### Tâche à réaliser A
Répondez à ces questions d'après le texte, en numérotant vos réponses de la même façon :
(i) Sur le fondement de quel article du code de justice administrative le juge des référés a-t-il été saisi ?
(ii) À partir de quelle date le régime prévu par l'arrêté du 13 décembre 2017 est-il entré en vigueur ?
(iii) Quel organe se prononce dans son avis sur les modalités de prise en compte des données collectées ?
### Tâche à réaliser B
Dressez la liste de toutes les organisations qui, selon le texte, ont saisi le juge des référés du Conseil d'Etat.

2. L'Union nationale des associations de santé à domicile (UNASDOM), l'Union nationale des associations d'insuffisants respiratoires et de la qualité de l'air, le GIRC (Graves insuffisants respiratoires chroniques) et le Syndicat national des associations de malades insuffisants respiratoires (SYNAMAIR) ont saisi le juge des référés du Conseil d'Etat, statuant sur le fondement de l'article L. 521-1 du code de justice administrative, d'une demande tendant à la suspension de l'arrêté du 13 décembre 2017 ayant modifié la procédure d'inscription et les conditions de prise en charge du dispositif médical à pression positive continue pour traitement de l'apnée du sommeil et prestations associées au paragraphe 4 de la sous-section 2, section 1, chapitre 1er, titre Ier de la liste prévue à l'article L. 165-1 (LPPR) du code de la sécurité sociale. Il prévoit notamment que la prise en charge par l'assurance maladie obligatoire sera modulée en fonction des données d'observance transmises par l'appareil utilisé et que ce régime est entré en vigueur à compter du 1er janvier 2018.

Sur la condition tenant à l'existence d'un moyen propre à faire naître un doute sérieux sur la légalité de l'arrêté du 13 décembre 2017 :

3. Aux termes du 4° de l'article L. 165-1-3 du code de la sécurité sociale : " Les tarifs de responsabilité ou les prix mentionnés, respectivement, aux articles L. 165-2 et L. 165-3 peuvent être modulés, sans préjudice des autres critères d'appréciation prévus aux mêmes articles L. 165-2 et L. 165-3, en fonction de certaines données collectées, notamment celles relatives aux modalités d'utilisation du dispositif médical mis à disposition. Dans le cadre de la procédure d'inscription d'un tel dispositif médical sur la liste mentionnée à l'article L. 165-1, la commission spécialisée de la Haute Autorité de santé mentionnée au même article L. 165-1 se prononce dans son avis sur les modalités selon lesquelles sont prises en compte les données collectées pouvant, le cas échéant, donner lieu à une modulation du tarif de responsabilité ou du prix, notamment au regard du bon usage des produits ou prestations concernés. Cette modulation du tarif de responsabilité ou du prix des produits et prestations mentionnés audit article L. 165-1 ne peut avoir d'incidence sur la qualité de la prise en charge du patient par les prestataires. Une moindre utilisation du dispositif médical ne peut en aucun cas conduire à une augmentation de la participation de l'assuré mentionnée au I de l'article L. 160-13 aux frais afférents à ce dispositif et à ses prestations associées. ".

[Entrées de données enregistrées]
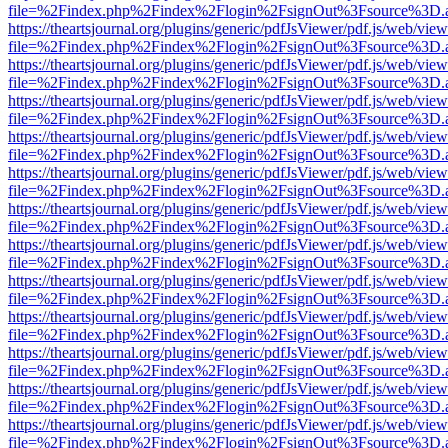
file=%2Findex.php%2Findex%2Flogin%2FsignOut%3Fsource%3D.ame
https://theartsjournal.org/plugins/generic/pdfJsViewer/pdf.js/web/view
file=%2Findex.php%2Findex%2Flogin%2FsignOut%3Fsource%3D.ame
https://theartsjournal.org/plugins/generic/pdfJsViewer/pdf.js/web/view
file=%2Findex.php%2Findex%2Flogin%2FsignOut%3Fsource%3D.ame
https://theartsjournal.org/plugins/generic/pdfJsViewer/pdf.js/web/view
file=%2Findex.php%2Findex%2Flogin%2FsignOut%3Fsource%3D.ame
https://theartsjournal.org/plugins/generic/pdfJsViewer/pdf.js/web/view
file=%2Findex.php%2Findex%2Flogin%2FsignOut%3Fsource%3D.ame
https://theartsjournal.org/plugins/generic/pdfJsViewer/pdf.js/web/view
file=%2Findex.php%2Findex%2Flogin%2FsignOut%3Fsource%3D.ame
https://theartsjournal.org/plugins/generic/pdfJsViewer/pdf.js/web/view
file=%2Findex.php%2Findex%2Flogin%2FsignOut%3Fsource%3D.ame
https://theartsjournal.org/plugins/generic/pdfJsViewer/pdf.js/web/view
file=%2Findex.php%2Findex%2Flogin%2FsignOut%3Fsource%3D.ame
https://theartsjournal.org/plugins/generic/pdfJsViewer/pdf.js/web/view
file=%2Findex.php%2Findex%2Flogin%2FsignOut%3Fsource%3D.ame
https://theartsjournal.org/plugins/generic/pdfJsViewer/pdf.js/web/view
file=%2Findex.php%2Findex%2Flogin%2FsignOut%3Fsource%3D.ame
https://theartsjournal.org/plugins/generic/pdfJsViewer/pdf.js/web/view
file=%2Findex.php%2Findex%2Flogin%2FsignOut%3Fsource%3D.ame
https://theartsjournal.org/plugins/generic/pdfJsViewer/pdf.js/web/view
file=%2Findex.php%2Findex%2Flogin%2FsignOut%3Fsource%3D.ame
https://theartsjournal.org/plugins/generic/pdfJsViewer/pdf.js/web/view
file=%2Findex.php%2Findex%2Flogin%2FsignOut%3Fsource%3D.ame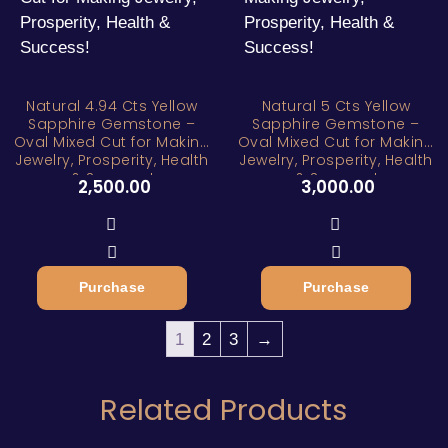
Natural 4.94 Cts Yellow
Natural 5 Cts Yellow
Sapphire Gemstone –
Sapphire Gemstone –
Oval Mixed Cut for Making
Oval Mixed Cut for Making
Jewelry, Prosperity, Health
Jewelry, Prosperity, Health
& Success!
& Success!
2,500.00
3,000.00
Purchase
Purchase
1
2
3
→
Related Products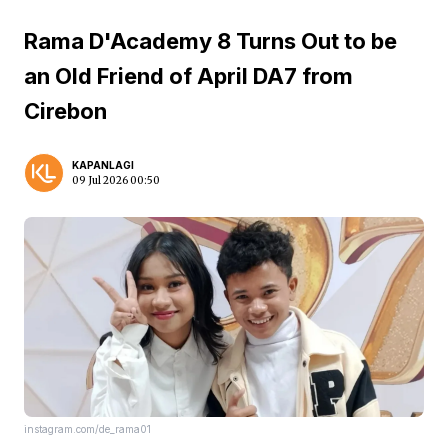
Rama D'Academy 8 Turns Out to be
an Old Friend of April DA7 from
Cirebon
KAPANLAGI
09 Jul 2026 00:50
instagram.com/de_rama01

### Réponse A
(i) L'article L. 521-1 du code de justice administrative.
(ii) À compter du 1er janvier 2018.
(iii) La commission spécialisée de la Haute Autorité de santé mentionnée à l'article L. 165-1.

### Réponse B
- L'Union nationale des associations de santé à domicile (UNASDOM)
- L'Union nationale des associations d'insuffisants respiratoires et de la qualité de l'air
- Le GIRC (Graves insuffisants respiratoires chroniques)
- Le Syndicat national des associations de malades insuffisants respiratoires (SYNAMAIR)